Below is the text of Mr Major’s response on Inflation made on 25th October 1990 in the House of Commons.
Mr. Andrew MacKay To ask the Chancellor of the Exchequer if he will make a statement on the current level of inflation.
Mr. Major I expect there to be a substantial reduction over the coming year.
Mr. MacKay As there is a clear need for pay restraint, does my right hon. Friend agree that those chairmen and chief executives of major companies who received highly publicised and spectacular pay rises last year – which, by and large, were supported because they were linked to increased profits – must equally accept reductions in their salaries this year, which should be equally spectacular if their profits are suitably reduced?
Mr. Major As I said earlier, if there is a need for wage restraint throughout industry to ensure greater competitiveness, it must apply at the top as well as at the bottom. I am happy to reiterate that.
Mr. Robert Sheldon Does the Chancellor realise that we are now two years into the counter-inflationary strategy of relying on high interest rates? Does he realise that, by increasing the retail prices index – which is what high interest rates have done, through mortgage interest rates, quite apart from the other factors – the Government are now relying on exhortation, and that exhortation will not be enough as the RPI rises?
Mr. Major The right hon. Gentleman makes a better case against the way in which we measure prices than against the policy that will bring inflation down.
Mr. Ian Taylor Does my right hon. Friend agree that the most sensitive guides to the direction that inflation is taking is not the latest RPI figure but the movement of monetary aggregates? Will he confirm that there has been a steady decline in monetary aggregates over the past six months – particularly in M0 but also in M4? Does he agree that that is a good sign that he has got inflation under control and that the Government’s policies are working at last?

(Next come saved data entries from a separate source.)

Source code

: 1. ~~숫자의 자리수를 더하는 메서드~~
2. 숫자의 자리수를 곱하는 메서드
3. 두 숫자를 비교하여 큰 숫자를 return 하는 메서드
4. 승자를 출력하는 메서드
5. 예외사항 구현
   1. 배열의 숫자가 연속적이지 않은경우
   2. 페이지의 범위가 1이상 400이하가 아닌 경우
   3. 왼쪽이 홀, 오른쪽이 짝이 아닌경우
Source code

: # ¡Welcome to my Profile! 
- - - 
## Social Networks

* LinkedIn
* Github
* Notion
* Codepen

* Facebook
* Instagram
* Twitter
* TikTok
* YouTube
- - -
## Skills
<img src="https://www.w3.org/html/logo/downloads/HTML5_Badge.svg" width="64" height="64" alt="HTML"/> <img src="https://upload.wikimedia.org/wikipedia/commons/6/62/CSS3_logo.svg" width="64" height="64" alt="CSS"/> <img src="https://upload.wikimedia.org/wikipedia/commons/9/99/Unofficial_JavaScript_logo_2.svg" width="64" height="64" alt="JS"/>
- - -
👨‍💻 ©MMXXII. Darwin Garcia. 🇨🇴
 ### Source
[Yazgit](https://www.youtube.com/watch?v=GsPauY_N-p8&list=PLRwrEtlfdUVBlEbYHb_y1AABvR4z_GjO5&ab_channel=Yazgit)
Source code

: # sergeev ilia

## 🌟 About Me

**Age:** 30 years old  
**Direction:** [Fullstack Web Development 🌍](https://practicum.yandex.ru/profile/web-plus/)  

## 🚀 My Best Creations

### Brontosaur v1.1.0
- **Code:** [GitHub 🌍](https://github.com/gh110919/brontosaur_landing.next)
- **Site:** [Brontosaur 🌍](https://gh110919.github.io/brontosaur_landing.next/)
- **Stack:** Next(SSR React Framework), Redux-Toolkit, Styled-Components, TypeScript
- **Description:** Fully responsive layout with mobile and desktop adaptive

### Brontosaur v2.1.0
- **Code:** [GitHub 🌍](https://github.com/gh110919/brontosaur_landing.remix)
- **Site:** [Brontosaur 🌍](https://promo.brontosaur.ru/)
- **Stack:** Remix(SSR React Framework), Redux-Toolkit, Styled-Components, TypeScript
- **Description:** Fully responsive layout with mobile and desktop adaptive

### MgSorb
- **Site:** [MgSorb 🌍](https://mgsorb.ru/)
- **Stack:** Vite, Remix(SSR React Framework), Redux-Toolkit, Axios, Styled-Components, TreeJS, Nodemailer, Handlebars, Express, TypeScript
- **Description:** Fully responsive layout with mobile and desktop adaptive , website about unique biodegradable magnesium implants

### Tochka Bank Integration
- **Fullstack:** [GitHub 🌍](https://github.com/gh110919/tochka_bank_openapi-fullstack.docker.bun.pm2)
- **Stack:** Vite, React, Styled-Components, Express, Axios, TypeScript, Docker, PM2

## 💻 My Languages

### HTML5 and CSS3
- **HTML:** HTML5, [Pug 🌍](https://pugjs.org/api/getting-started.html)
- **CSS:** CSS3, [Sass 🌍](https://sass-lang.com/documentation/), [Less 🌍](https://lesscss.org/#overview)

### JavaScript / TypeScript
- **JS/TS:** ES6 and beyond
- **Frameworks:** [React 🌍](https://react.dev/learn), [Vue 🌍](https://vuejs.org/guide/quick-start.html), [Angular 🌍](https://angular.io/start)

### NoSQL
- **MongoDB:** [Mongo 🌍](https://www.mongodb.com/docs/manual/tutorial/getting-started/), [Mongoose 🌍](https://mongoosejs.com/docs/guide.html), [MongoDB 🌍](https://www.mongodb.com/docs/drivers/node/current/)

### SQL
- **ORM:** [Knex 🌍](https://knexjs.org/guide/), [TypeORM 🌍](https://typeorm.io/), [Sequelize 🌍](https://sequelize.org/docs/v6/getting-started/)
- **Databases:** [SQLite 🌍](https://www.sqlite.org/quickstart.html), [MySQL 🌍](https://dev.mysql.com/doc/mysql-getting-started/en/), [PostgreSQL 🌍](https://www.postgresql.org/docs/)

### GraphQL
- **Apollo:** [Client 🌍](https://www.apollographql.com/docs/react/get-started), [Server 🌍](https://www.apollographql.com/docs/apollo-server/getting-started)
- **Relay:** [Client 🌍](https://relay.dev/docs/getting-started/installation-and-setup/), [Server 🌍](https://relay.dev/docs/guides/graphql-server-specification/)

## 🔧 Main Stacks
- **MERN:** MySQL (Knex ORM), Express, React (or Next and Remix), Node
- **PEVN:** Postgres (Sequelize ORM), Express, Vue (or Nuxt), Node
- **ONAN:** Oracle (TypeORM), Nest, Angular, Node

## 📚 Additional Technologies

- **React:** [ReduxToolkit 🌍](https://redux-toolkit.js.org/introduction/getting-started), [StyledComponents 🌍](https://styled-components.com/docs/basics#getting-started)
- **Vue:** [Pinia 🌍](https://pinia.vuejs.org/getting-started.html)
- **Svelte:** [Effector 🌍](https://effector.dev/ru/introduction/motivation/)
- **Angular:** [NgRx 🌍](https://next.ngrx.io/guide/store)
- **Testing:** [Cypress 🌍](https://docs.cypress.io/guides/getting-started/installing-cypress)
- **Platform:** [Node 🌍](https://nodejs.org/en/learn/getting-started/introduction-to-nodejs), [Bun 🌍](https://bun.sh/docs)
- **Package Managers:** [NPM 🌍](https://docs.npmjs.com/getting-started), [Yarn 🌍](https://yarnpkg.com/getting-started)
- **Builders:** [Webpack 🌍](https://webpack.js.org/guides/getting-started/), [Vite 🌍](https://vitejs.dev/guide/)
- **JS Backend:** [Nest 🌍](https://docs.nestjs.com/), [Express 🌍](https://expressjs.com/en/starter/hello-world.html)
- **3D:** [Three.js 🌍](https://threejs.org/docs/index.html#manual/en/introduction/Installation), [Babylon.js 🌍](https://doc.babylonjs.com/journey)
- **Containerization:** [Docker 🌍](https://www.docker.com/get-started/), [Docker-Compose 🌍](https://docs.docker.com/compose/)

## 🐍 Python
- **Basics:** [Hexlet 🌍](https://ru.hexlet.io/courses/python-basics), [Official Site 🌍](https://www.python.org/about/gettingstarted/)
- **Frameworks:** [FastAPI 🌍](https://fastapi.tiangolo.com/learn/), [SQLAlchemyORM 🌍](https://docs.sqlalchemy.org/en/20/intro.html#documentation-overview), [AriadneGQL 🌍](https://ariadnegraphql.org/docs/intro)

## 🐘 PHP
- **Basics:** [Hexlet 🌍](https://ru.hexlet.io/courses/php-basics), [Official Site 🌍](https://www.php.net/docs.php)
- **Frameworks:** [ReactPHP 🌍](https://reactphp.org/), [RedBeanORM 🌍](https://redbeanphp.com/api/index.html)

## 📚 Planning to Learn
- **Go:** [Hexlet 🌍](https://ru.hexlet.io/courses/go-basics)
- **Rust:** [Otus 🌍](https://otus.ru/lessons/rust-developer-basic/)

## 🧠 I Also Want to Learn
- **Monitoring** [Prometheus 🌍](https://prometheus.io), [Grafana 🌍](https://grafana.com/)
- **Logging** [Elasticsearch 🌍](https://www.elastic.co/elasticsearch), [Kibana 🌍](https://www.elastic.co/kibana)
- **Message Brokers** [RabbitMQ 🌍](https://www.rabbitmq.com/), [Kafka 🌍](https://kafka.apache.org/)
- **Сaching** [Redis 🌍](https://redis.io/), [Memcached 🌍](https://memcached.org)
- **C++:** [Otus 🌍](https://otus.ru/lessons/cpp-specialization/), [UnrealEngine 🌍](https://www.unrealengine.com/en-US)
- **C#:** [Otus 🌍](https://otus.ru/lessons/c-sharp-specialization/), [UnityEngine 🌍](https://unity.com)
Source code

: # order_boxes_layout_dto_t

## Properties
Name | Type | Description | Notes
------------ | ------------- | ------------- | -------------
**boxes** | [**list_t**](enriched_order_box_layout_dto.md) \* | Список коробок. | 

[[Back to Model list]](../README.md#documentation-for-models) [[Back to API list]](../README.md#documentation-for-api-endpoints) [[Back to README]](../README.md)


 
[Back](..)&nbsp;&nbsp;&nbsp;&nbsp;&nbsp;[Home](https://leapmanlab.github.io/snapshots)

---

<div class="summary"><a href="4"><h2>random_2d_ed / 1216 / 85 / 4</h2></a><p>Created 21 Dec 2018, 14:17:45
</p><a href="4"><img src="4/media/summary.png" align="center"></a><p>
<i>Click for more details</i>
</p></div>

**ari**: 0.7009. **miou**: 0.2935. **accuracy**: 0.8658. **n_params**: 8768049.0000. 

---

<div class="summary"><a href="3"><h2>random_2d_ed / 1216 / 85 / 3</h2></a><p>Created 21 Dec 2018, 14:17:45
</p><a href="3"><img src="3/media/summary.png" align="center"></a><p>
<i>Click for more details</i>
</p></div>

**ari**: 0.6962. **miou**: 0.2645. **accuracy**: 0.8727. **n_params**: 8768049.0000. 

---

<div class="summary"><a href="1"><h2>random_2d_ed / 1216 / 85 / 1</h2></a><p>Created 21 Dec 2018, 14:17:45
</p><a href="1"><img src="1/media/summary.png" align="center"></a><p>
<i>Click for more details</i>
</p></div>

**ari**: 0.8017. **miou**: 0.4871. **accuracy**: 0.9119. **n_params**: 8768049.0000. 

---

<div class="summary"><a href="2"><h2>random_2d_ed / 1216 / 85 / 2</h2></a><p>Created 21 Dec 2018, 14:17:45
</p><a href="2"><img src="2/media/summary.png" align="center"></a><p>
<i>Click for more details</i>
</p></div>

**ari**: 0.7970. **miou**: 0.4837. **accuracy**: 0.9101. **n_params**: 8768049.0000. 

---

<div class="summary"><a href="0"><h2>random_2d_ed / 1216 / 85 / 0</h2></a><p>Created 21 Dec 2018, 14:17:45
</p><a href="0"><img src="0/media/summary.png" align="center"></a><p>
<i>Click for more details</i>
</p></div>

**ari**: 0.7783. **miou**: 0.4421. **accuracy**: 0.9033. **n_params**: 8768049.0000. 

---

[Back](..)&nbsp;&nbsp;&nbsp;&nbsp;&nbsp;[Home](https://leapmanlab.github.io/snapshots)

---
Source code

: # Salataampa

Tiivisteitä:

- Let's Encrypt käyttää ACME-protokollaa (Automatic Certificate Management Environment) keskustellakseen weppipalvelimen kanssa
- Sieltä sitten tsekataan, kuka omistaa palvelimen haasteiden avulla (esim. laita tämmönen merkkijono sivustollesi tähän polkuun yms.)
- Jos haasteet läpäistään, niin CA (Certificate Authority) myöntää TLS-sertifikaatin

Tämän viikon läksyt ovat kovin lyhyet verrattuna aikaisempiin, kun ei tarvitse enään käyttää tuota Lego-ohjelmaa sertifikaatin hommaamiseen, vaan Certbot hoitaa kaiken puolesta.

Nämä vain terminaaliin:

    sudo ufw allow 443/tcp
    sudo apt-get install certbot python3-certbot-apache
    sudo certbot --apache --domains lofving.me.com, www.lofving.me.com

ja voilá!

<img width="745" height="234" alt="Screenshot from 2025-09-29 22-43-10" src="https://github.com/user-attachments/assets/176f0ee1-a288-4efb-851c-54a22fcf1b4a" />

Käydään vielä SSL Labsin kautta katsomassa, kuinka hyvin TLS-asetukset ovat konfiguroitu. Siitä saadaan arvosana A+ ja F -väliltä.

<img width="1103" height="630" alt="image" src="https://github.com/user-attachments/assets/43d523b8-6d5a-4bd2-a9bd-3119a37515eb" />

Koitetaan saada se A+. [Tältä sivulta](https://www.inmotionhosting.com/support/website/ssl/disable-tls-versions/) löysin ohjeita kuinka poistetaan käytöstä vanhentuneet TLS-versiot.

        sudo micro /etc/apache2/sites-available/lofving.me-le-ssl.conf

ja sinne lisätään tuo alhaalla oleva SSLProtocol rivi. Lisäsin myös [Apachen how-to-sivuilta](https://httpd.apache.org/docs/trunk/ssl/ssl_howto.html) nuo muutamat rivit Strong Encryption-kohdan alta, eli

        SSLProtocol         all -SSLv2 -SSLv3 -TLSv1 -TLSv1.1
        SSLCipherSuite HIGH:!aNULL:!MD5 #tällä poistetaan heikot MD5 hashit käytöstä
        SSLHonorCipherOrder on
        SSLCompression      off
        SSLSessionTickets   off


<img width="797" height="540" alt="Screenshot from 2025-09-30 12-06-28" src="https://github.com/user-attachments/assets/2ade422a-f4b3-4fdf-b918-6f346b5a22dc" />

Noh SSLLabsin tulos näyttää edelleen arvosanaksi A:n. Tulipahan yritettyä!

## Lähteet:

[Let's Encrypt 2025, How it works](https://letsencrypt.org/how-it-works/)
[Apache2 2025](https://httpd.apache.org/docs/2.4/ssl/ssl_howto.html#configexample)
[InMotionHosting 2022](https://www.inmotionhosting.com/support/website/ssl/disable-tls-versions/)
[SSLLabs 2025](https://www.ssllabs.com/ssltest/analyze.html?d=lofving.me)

Mr. Major I strongly agree with my hon. Friend’s view. The reduction in M0 has occurred over the past six months or so and the reduction in broad money has continued throughout this year in each and every month since January.
Mr. Flannery Like his predecessor, the Chancellor is constantly explaining to us that he is trying to bring down the rate of inflation. Why does he talk as though it was an act of God that caused inflation? Why does not he admit that the Government did it? Why is it that, with the bonus of North sea oil, which no other country in Europe has enjoyed, our inflation rate is higher than those of our European counterparts – in some cases twice as high?
Mr. Major At no stage have I placed the blame where the hon. Gentleman suggests I have. The problem that created inflation was excessive demand, as I have repeatedly stated. That is accepted by commentators and it is broadly accepted by hon. Members on both sides of the House. As a result of monetary policy, demand is falling away, and inflation will come down as well.